You can't save the world with
The material's versatility also fits with the flexibility of the project itself. Because, before it becomes a sanctuary in support of children's right to play, the same flat-pack pavilion design has popped up in a host of different locations. Originally conceived as an Embassy for Refugees, realised in collaboration with engineers Arup, it now exists under the name, Transient Sanctuaries, and has appeared on the South Bank, the newly opened Olympic Park in Stratford, and as far afield as the Black Mountains in Wales, as part of Green Man festival. During that time, the pavilions have played host to a whole range of talks, workshops and activities: the incarnation on the South Bank, for example, hosted the UN High Commission for Refugees for their launch of Untold Stories, a report on families in the asylum process.
The ability of the structure to serve a multiplicity of different purposes in different locations demonstrates Reid's surprisingly humble approach to her own practice. Her interest, she tells me, is in “the power of design beyond just making stuff. It's about relationships between people and countries and institutions.” “You can't save the world with design alone,” she continues. “It can be a part of that process, but you're not going to change policy single-handedly.”
Transient Sanctuaries continues Reid's interest in appropriating the typology of authority for those in positions of vulnerability.
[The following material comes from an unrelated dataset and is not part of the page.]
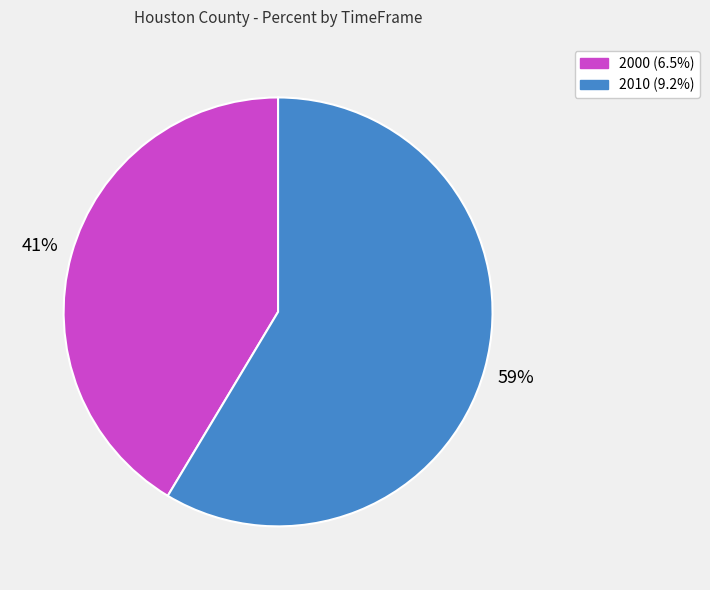

Which category has the smallest portion of the pie?

2000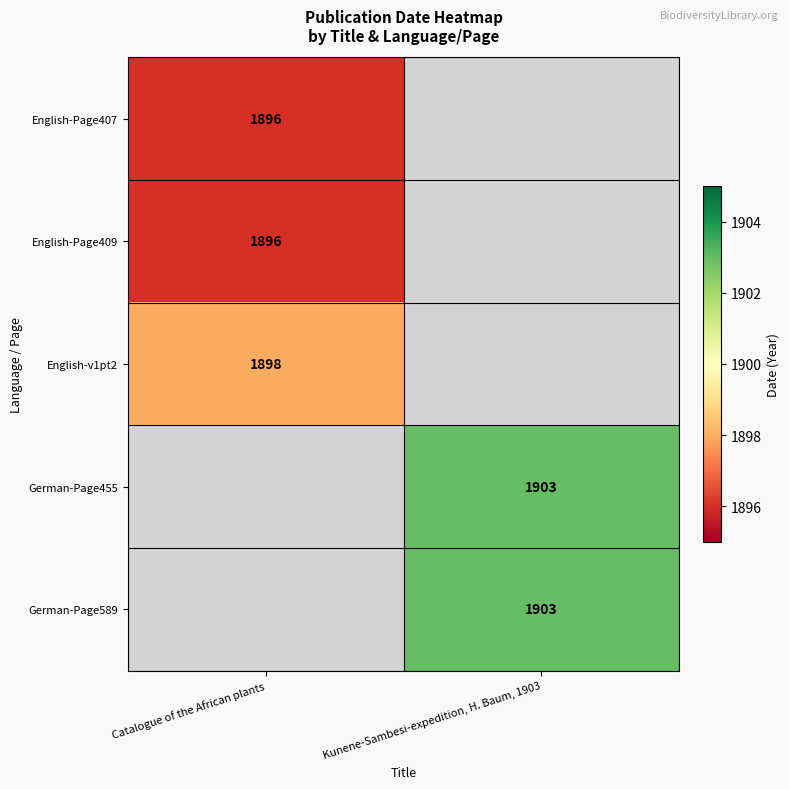

The value of English-v1pt2 at Catalogue of the African plants is 743. True or false?

False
As it says on her website: “It asks whether diplomacy can be employed for the marginalised rather than the powerful. Representation for the misrepresented?” The project continues to change and evolve, but this particular iteration in Bloomsbury is particularly fitting: “I developed the design of the pavilions through workshops with children,” Reid explains, “so it feels like a great way to round off the project.”
The Embassy of Children's Rights: Grand Opening – 18th October 2013, with illuminations, live music, food and all manner of other fun and games.